In my column in the Press Herald two weeks ago, I wrote about how Governor LePage had advanced a surprisingly compassionate piece of public assistance policy during his 2010 campaign and how that proposal somehow completely disappeared once he gained office.
His original plan was for assistance programs to be extended to cover people all the way up from current cut-off levels to a living wage, with reductions in support coming in five equal steps in order to help people find their feet after being knocked down by a tough economy.
As LePage stated plainly a letter he wrote to the Piscataquis County Republican Caucus at the time: “I propose implementing a five tier income system beginning at the poverty level ending at an established living wage.” I could point to a half dozen other video clips and statements where he says the same thing.
Once in office, however, LePage instead proposed and the Republican-controlled legislature implemented only the series of cuts and restrictions that he had also championed during the campaign. The result has been devastating for Maine’s poor, with more people who have been kicked off Temporary Assistance for Needing Families becoming homeless than managing to find work, according a recent study.
Last week, Representative Amy Volk of Scarborough wrote a letter to the editor claiming I was entirely wrong, that his full proposal for a tiered system had been put forward and that she had supported it. She wrote in her letter that she “cosponsored a bill to implement that very welfare reform idea of LePage’s” and that I would have known about it if I had done “a little research,” before writing my column.
I’m always up for more research. Let’s hit the books and see what Volk might be talking about.

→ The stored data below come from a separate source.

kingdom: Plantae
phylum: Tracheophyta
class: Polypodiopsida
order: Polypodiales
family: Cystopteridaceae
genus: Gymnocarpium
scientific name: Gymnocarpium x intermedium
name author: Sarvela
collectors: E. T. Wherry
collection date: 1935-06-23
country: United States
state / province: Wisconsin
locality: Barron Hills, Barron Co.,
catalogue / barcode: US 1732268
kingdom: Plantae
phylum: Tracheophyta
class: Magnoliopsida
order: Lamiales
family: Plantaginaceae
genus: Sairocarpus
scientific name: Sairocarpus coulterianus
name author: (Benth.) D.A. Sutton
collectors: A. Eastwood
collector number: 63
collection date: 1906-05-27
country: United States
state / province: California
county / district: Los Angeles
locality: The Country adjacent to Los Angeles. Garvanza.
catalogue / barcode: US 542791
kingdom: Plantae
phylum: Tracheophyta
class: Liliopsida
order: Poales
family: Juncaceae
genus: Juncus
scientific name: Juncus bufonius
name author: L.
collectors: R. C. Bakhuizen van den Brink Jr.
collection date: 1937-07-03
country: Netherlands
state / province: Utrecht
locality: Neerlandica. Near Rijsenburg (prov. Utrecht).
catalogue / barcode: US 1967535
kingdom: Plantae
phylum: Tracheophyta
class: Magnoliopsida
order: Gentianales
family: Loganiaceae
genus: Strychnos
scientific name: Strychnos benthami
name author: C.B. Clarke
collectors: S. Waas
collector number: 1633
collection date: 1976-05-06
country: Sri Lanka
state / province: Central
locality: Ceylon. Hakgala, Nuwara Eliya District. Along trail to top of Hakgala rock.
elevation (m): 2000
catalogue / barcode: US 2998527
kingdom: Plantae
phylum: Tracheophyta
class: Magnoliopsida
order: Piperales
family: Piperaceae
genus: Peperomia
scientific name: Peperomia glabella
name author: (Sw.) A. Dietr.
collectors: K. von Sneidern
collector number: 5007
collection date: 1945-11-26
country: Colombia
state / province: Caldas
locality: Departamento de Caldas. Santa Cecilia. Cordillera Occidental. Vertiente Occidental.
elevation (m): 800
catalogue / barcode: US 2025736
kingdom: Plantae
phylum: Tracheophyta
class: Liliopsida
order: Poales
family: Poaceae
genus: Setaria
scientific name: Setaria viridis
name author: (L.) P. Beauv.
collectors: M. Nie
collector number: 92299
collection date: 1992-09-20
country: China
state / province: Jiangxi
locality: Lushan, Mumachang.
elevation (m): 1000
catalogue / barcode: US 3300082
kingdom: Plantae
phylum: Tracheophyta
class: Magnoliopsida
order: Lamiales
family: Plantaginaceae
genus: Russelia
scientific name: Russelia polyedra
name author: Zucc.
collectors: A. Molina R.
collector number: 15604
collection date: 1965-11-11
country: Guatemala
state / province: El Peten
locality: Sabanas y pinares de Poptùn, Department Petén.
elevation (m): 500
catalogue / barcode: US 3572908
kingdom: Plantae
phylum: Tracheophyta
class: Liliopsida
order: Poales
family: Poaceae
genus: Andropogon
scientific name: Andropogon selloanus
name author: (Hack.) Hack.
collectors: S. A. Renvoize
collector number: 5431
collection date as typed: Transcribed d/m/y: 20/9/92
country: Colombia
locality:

Volk didn’t mention which bill she was referring to, but according to legislative records, she didn’t co-sponsor any bills to change the benefit structure for public assistance programs during the 2011-2012 legislative session, when both she and LePage were first elected and Republicans controlled Maine’s government. During that session Volk did support bills to weaken Maine’s child labor laws, send public money to private charter schools and gut Maine’s Kid-Safe Products Act, but nothing to help bring struggling Mainers up to a living wage.
This alone pretty much proves my point, but let’s keep digging.
After some push-back on Twitter, Volk and House Republican Spokesperson David Sorensen claimed that the legislation she was referencing was LD 1064, introduced in 2013.
This bill, titled “Resolve, To Establish the Task Force on Independence from Public Assistance,” however, makes no mention of a five-tiered system or a living wage at all. Instead, it proposed the creation of a task force that would make some unspecified future recommendations about public assistance.
The sole connection to any kind of similar policy is in testimony to the committee from the bill’s sponsor, Representative Mel Newendyke, wherein he referenced a bill from the 2009-2010 legislative session (before LePage and Volk were elected) that he says would have “put a five-tier transition system into place.”
The only thing Newendyke could reasonably have been referring to from that session was legislation introduced by Rep. Rich Cebra titled “An Act To Enact a 5-point Welfare Reform Program,” which has no tiered system or living wage provisions and would have actually cut benefits in a way similar to what LePage eventually did.
Both bills contain the number five, but that’s where any similarities to LePage’s neglected proposal end.
Just to be sure, I spoke to my own Representative, Drew Gattine of Westbrook, who sits on the Health and Human Services Committee. He confirmed that a system of steps up to a living wage was absolutely not what Newendyke or Volk proposed.
“I sat in the committee and we talked about these issues very carefully and in great detail,” said Gattine. “At no point was the conversation from the people that sponsored this about getting people up to a living wage.”
So, either Volk was confused then or she’s lying now. It’s very clear that neither Gov. LePage nor Rep. Volk, made any effort to implement the kind of system LePage proposed on the campaign trail. As soon as they gained office, the plan was shelved. Ideology replaced practicality and compassion gave way to cuts.